*** Passage provided ***

In the U.S. military, reactive materials (RM) are a new class of materials currently being investigated by the Office of Naval Research and others as a means to increase the lethality of direct-hit or fragmentation warheads. Reactive materials are similar to insensitive high explosives, but are usually thermite-like pyrotechnic compositions of two or more nonexplosive solid materials, which stay inert and do not react with each other until subjected to a sufficiently strong mechanical, electrical or laser stimulus, after which they undergo fast burning or explosion with release of high amount of chemical energy in addition to their kinetic energy. Fragments or projectiles made of such materials have therefore greater damaging effect than inert ones, with expected lethality increase up to 500%.

The material classes under investigation are thermites, intermetallic compounds, metal-polymer mixtures (e.g., magnesium/teflon/viton-like), metastable intermolecular composites (MIC), matrix materials, and hydrides. These materials must be strong enough to act as structural components, be sufficiently stable to survive handling and launch, to penetrate a target, and sufficiently unstable to reliably ignite on impact.

The mixtures under investigation include one or more finely powdered (down to nanoparticle size) metalloids or metals like aluminium, magnesium, zirconium, titanium, tungsten, tantalum, uranium or hafnium, with one or more oxidizers like teflon or other fluoropolymer, pressed or sintered or bonded by other method to a compact, high-density mass. To achieve a suitable reaction rate and insensitivity to impact, friction, and electrostatic discharge, fuel particles have sizes usually between 1-250 µm. A standard composition is aluminium-teflon (Al-PTFE).

*** End of Passage provided ***
*** Given records ***

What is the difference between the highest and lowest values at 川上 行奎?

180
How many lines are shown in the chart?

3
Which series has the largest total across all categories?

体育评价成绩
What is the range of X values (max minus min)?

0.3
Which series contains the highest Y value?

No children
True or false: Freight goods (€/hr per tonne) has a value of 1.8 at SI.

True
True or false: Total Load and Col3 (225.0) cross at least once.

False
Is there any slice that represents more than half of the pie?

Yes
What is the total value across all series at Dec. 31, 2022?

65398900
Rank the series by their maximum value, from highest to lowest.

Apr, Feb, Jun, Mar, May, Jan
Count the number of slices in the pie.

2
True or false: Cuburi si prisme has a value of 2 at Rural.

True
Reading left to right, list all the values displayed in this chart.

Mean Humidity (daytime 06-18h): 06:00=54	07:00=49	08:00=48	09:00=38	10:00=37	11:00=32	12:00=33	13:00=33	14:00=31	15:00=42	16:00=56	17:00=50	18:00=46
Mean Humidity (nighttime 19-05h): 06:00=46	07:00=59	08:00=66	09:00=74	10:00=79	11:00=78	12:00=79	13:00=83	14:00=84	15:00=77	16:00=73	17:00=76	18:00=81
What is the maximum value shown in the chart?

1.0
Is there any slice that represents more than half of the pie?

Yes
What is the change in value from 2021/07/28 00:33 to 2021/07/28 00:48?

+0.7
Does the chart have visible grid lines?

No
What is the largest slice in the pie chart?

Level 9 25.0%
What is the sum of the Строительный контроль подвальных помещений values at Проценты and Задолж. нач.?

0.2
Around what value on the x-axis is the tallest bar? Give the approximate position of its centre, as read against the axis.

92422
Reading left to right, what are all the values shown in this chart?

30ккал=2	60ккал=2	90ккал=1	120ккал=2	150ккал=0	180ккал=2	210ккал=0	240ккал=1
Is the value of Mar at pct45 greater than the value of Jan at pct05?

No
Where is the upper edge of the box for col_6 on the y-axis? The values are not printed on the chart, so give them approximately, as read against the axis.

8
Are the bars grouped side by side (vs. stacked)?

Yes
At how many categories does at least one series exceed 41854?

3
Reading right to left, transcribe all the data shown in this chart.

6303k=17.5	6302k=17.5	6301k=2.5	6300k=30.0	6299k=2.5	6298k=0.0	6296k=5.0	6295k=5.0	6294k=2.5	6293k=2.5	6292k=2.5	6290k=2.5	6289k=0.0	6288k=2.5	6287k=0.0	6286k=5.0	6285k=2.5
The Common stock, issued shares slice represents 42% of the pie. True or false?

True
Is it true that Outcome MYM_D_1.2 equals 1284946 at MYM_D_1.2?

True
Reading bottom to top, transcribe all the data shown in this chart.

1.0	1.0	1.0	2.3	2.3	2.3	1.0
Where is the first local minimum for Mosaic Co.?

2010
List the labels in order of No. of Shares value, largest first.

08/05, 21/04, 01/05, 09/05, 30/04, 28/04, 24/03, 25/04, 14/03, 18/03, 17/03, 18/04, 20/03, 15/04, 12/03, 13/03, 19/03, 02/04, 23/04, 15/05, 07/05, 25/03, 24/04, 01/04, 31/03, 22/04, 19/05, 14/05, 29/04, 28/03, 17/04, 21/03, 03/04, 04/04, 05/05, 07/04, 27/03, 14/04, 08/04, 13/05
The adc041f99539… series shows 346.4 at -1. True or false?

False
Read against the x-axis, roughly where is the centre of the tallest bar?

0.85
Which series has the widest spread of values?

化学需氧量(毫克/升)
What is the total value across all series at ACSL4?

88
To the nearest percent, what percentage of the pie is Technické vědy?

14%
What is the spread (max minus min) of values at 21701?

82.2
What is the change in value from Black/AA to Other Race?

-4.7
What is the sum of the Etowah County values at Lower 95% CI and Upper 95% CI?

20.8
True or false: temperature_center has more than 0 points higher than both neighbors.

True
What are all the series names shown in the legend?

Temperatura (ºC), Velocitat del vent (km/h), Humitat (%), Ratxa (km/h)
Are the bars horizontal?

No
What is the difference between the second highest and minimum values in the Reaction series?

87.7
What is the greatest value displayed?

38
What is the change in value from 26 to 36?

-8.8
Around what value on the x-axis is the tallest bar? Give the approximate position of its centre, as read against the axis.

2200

*** End of Given records ***

_Problem 1_
Please translate this sentence from the reactive materials passage into Spanish: "Fragments or projectiles made of such materials have therefore greater damaging effect than inert ones, with expected lethality increase up to 500%."
_Problem 2_
List every metal or metalloid that the reactive materials passage names as a possible powdered ingredient of the mixtures.
_Problem 3_
Turn the paragraph of the reactive materials passage beginning "The material classes under investigation" into a short list that keeps its main facts.
The material is separate from the reactive materials passage.

_Written solution 1_
Por lo tanto, los fragmentos o proyectiles hechos de tales materiales tienen un mayor efecto dañino que los inertes, con un aumento de letalidad esperado de hasta el 500 %.

_Written solution 2_
- Aluminum
- Magnesium
- Zirconium
- Titanium
- Tungsten
- Tantalum
- Uranium
- Hafnium

_Written solution 3_
Material classes under investigation:
- Thermites
- Intermetallic compounds
- Metal-polymer mixtures (e.g., magnesium/Teflon/Viton-like)
- Metastable intermolecular composites (MIC)
- Matrix materials
- Hydrides

Requirements for these materials:
- Strong enough to serve as structural components
- Stable enough to survive handling and launch and to penetrate a target
- Unstable enough to ignite reliably on impact